Limitations & Future Work

  • VLP lacks explicit spatial representations, making it unable to handle spatial reasoning tasks; future work needs to extend structured object representations.
  • Perception Bottleneck: VLM nomination may miss attributes if done in one shot. Sequential prompting could help but increases cost.
  • The DSL currently requires manual or semi-automatic configuration; automatically expanding the primitive set is a potential future direction.
  • vs. Query-Driven (VisProg, ViperGPT): Those generate programs based on Natural Language instructions; VLP induces programs purely from labeled visual examples.
  • vs. Wüst et al. (Prior Work): The prior version relied on domain-specific detectors; VLP uses general VLMs, removing the need for domain pre-training.
  • vs.
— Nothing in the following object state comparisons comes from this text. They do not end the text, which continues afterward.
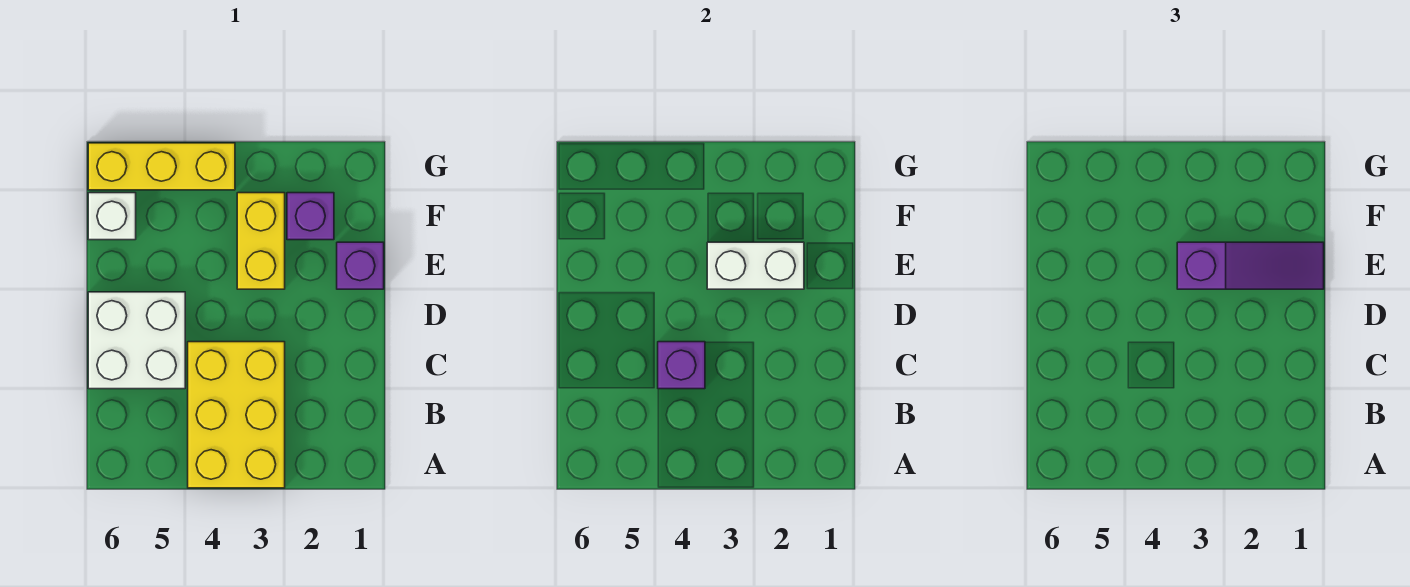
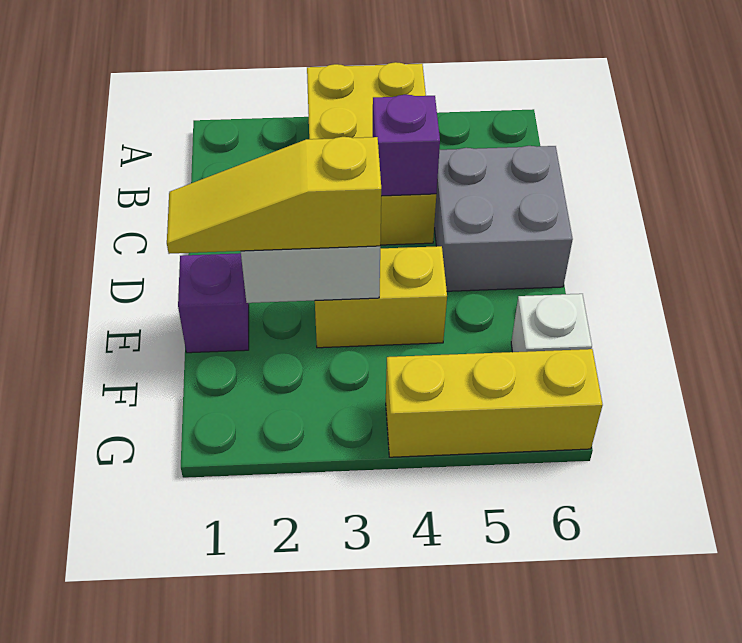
white 2x2 brick [88,292,185,389] -> grey 2x2 brick [434,146,573,291]
purple 1x3 slope [1177,242,1324,289] -> yellow 1x3 slope [167,137,381,254]
yellow 1x2 brick [237,193,285,289] -> yellow 1x2 brick turned to [315,246,447,348]
purple 1x1 brick [287,193,334,240] -> none

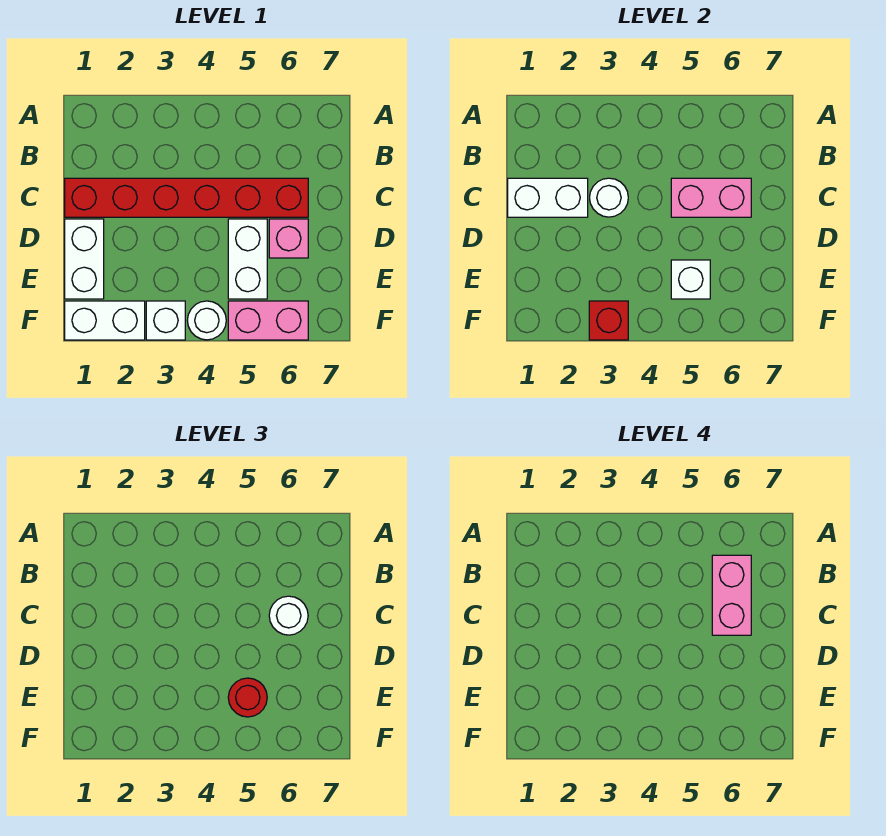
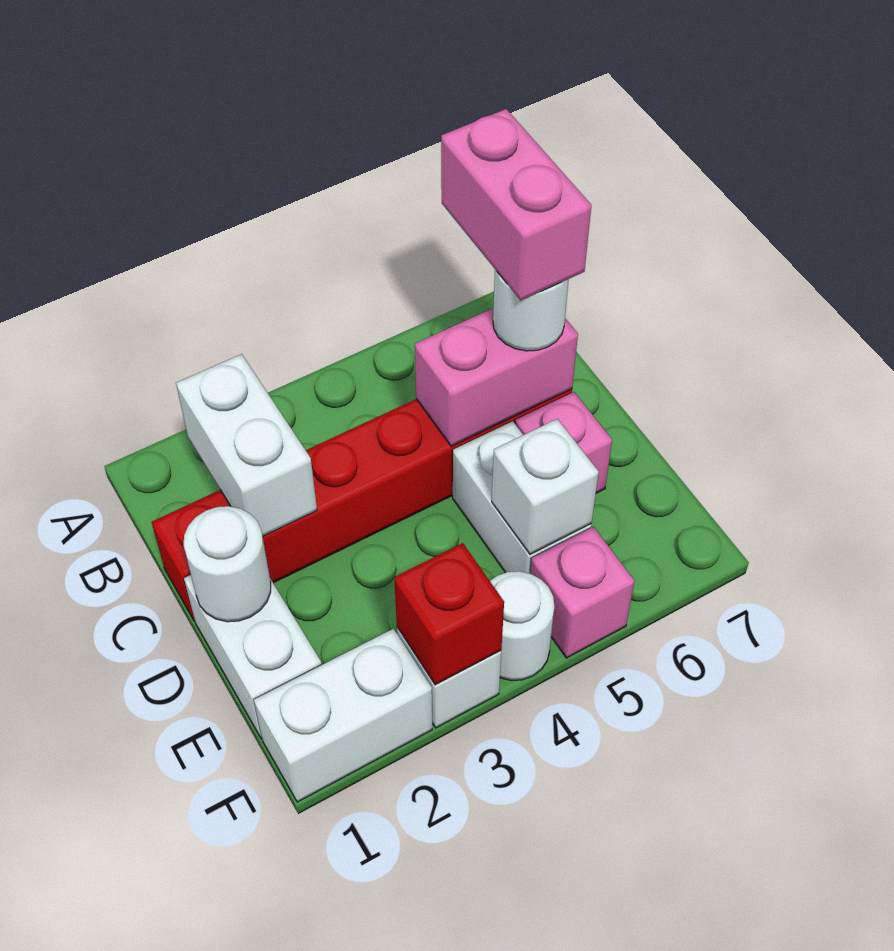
white 1x2 brick [508,178,588,217] -> white 1x2 brick turned to [176,354,317,536]
white 1x1 round brick [590,178,628,217] -> white 1x1 round brick moved to [184,506,271,622]
red 1x1 round brick [228,678,267,717] -> none
pink 1x2 brick [228,301,308,340] -> pink 1x1 brick [531,527,635,658]

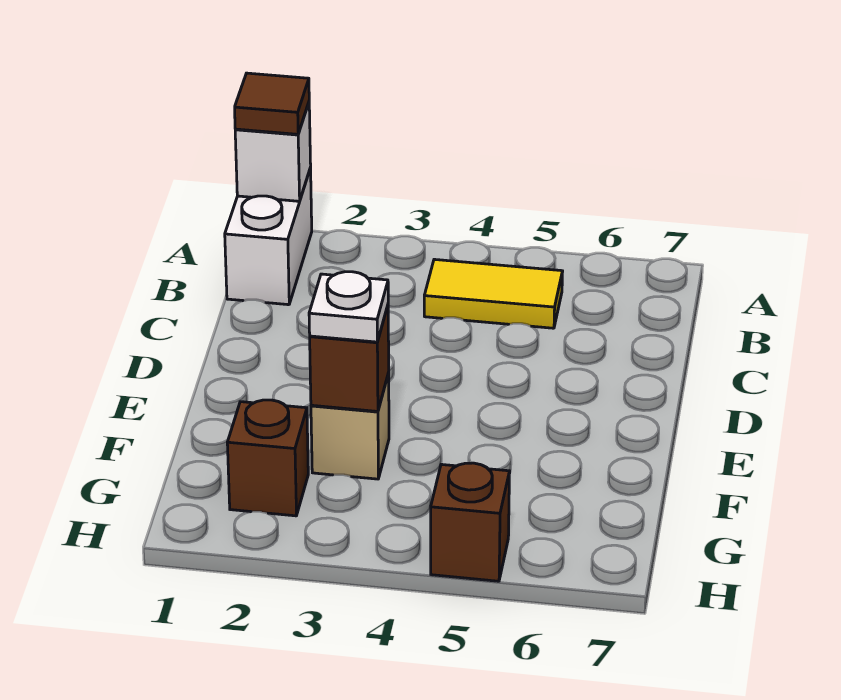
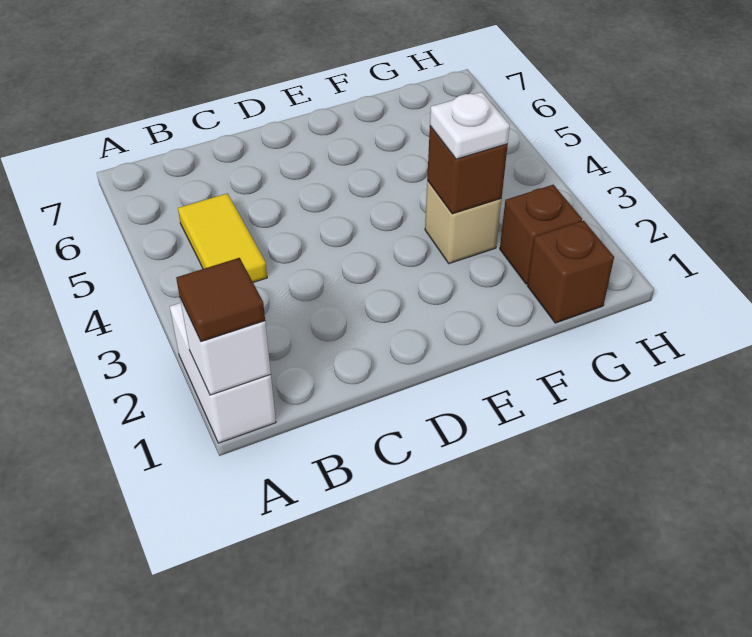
white 1x2 brick [225,168,312,305] -> white 1x2 brick turned to [170,303,276,443]
brown 1x1 brick [431,463,510,581] -> brown 1x1 brick moved to [527,221,614,323]

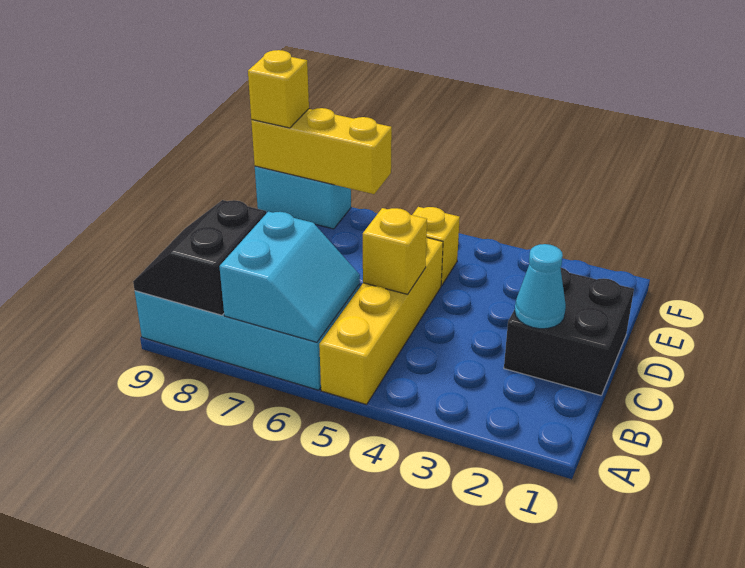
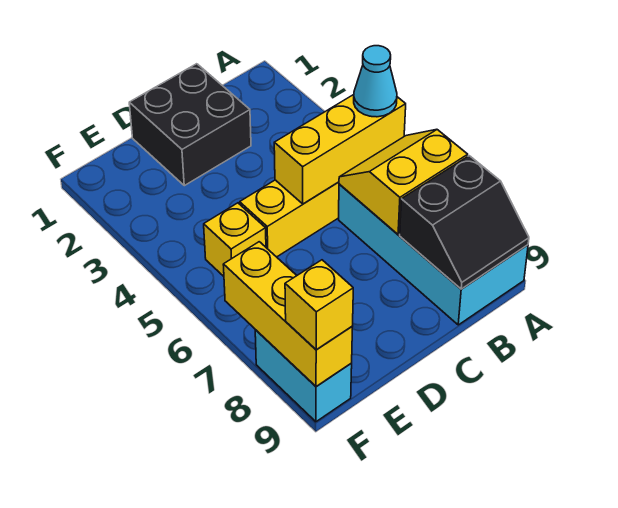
cyan 2x2 slope [219,212,360,342] -> yellow 2x2 slope [339,130,468,235]
cyan 1x1 cone [515,244,566,329] -> cyan 1x1 cone moved to [354,46,397,117]
yellow 1x1 brick [363,208,427,294] -> yellow 1x3 brick [274,95,406,204]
Traditional Neuro-Symbolic: Traditional methods are limited by fixed predicates; VLP uses dynamic grounding to gain cross-domain generalization.

Rating

  • Novelty: ⭐⭐⭐⭐⭐ Decoupling perception/reasoning via grounded synthesis is a clean and powerful paradigm.
  • Experimental Thoroughness: ⭐⭐⭐⭐ Extensive coverage across 5 datasets and 4 RQs, though missing very large-scale real-world verification.
  • Writing Quality: ⭐⭐⭐⭐⭐ Formalization of the pipeline and PCFG is clear.
  • Value: ⭐⭐⭐⭐ Highly interpretable, correctable, and efficient for inductive reasoning scenarios.